Aunt Faith received her guests with enormous tact and skill, necessary accomplishments in a family gathering such as ours where the Chards were uncompromisingly Tory and High Church to a man, the Barforths Liberal in politics and Nonconformist in religion; where it was vital that my father's wife and my father's mother should be kept apart; where my father himself must not be allowed to stray into the company of anyone connected at all closely with the Oldroyd nephews; where Mr. Nicholas Barforth, the uncle of the bride, had not spoken a civil word to his brother, the bride's father, in twenty years; where Mr. Nicholas Barforth's wife, if she came at all, would only come under suffrance, to ‘keep up appearances' and must be sheltered from the curiosity of Cullingford's ladies, the occasionally ribald speculation of our gentlemen.

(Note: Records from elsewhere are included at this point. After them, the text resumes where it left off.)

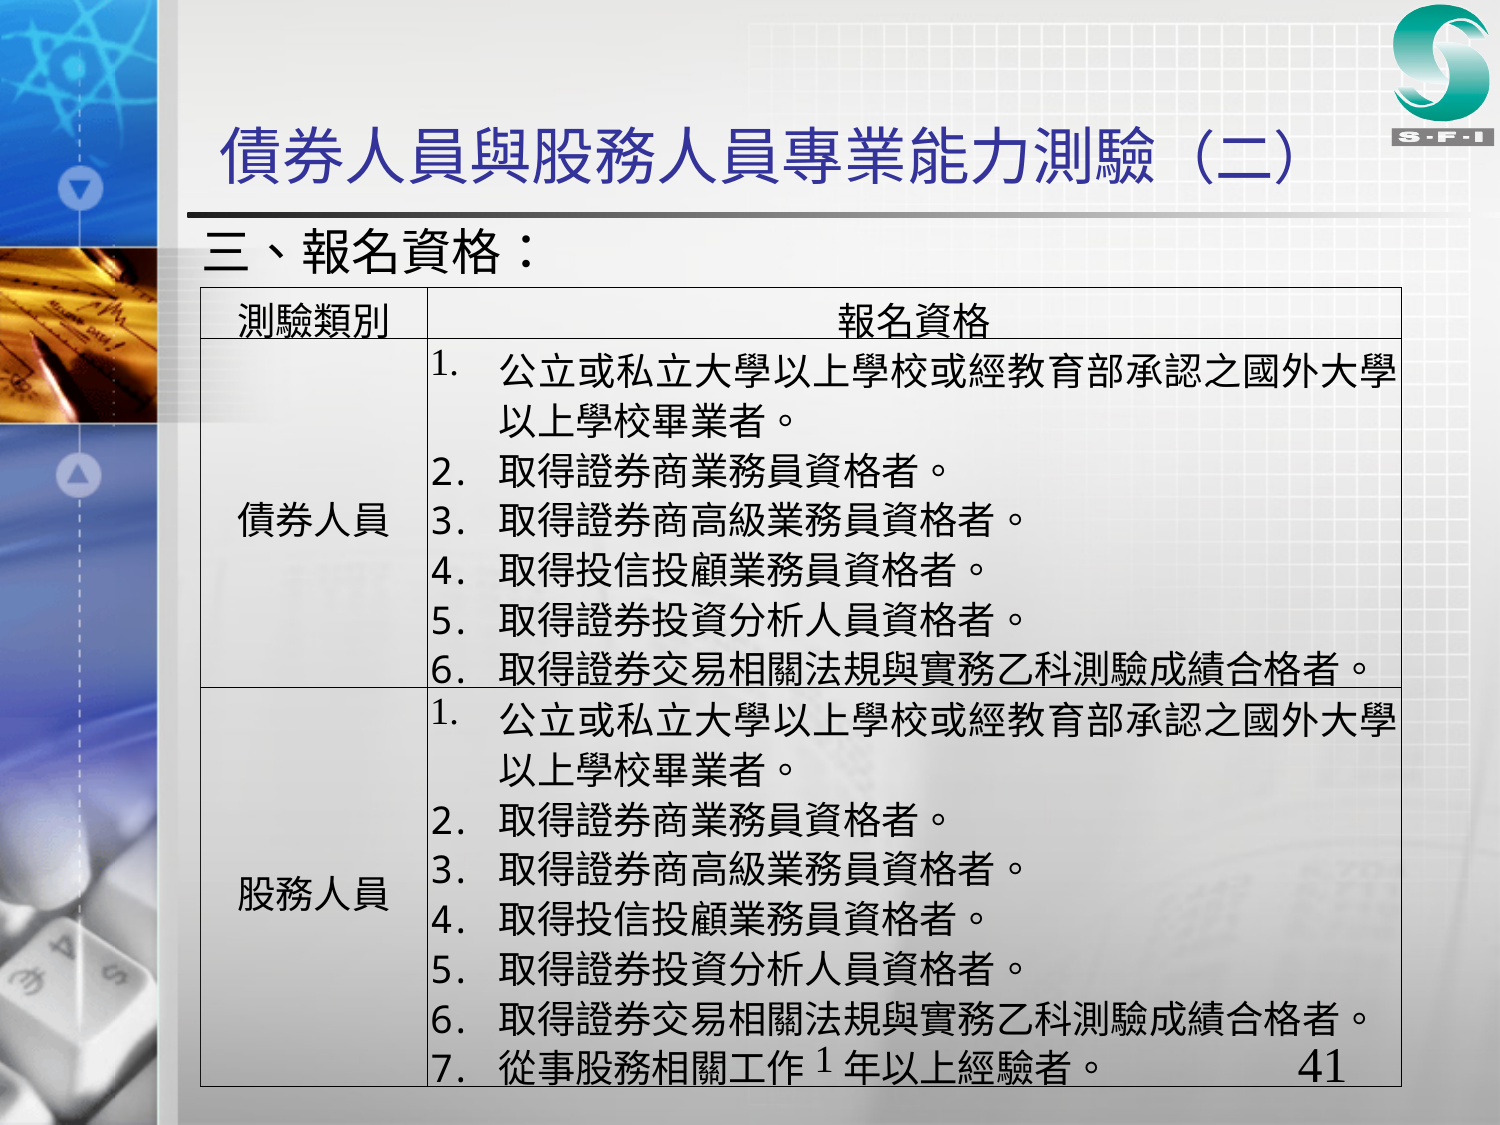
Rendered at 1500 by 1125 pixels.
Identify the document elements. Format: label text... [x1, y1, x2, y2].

chart [200, 287, 1462, 1122]
picture [0, 0, 1500, 1125]
text_box 三、報名資格： [186, 212, 865, 288]
title 債券人員與股務人員專業能力測驗（二） [188, 101, 1363, 201]
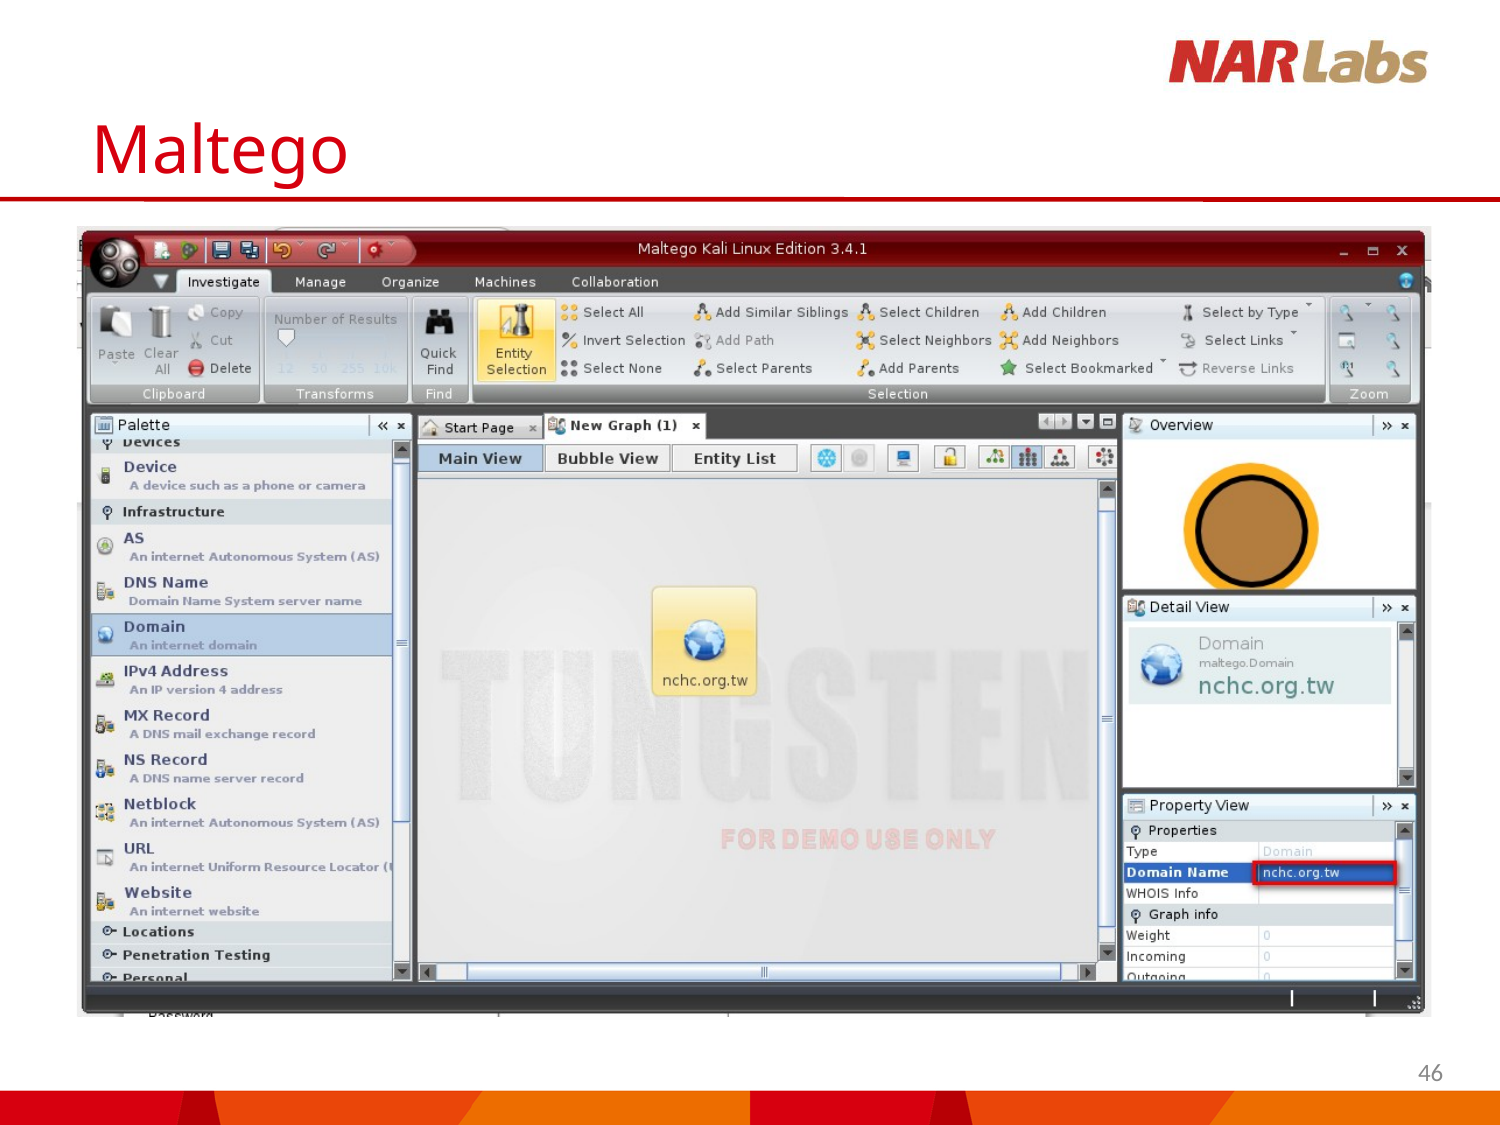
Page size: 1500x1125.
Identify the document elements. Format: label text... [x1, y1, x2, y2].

On Aunt Faith's instructions my Grandmother Agbrigg was at once surrounded by a screen of elderly ladies, my Stepmother Agbrigg just as swiftly introduced to one of the Chard bishops—since what in the world could convey more respectability than that?—and to a merry little gentleman who happened to be the Duke of South Erin, neither particularly rich nor particularly important but a
duke
just the same, and a frequent visitor of Aunt Caroline Chard's at Listonby. But no skill of Aunt Faith's could halt the sudden whispering, the turning of heads, the eyes that pretended not to look and the eyes that looked openly, avidly, when Mr. Nicholas Barforth's carriage was seen on the drive, a lady in a tall green hat beside him, for this was no local scandal, no simple tale of prickly middle-class morality but was of interest to everyone. Mrs. Tessa Delaney had been notorious in Cullingford. Mrs. Agbrigg was still somewhat suspect there. But the whole County of Yorkshire, or the sporting, landed portion of it, was acquainted with Mrs. Georgiana Barforth who was usually to be found not under her husband's imposing roof but in her decaying manor house at Galton Abbey. All three of the Chard bishops knew her. The Chard generals and colonels had served in the same regiment or played cards at the same clubs as her father; the Duke of South Erin had shot grouse over her moor at Galton many a time. And if these gentlemen were inclined to take a broader, easier view than Culllingford, she remained nevertheless a woman who did not appear to lead a regular life, who might be socially very dangerous, or very interesting, to know; who could, in fact, be approached with a familiarity and with an intent no man would permit himself with a lady who was
known
to reside safely in her matrimonial home.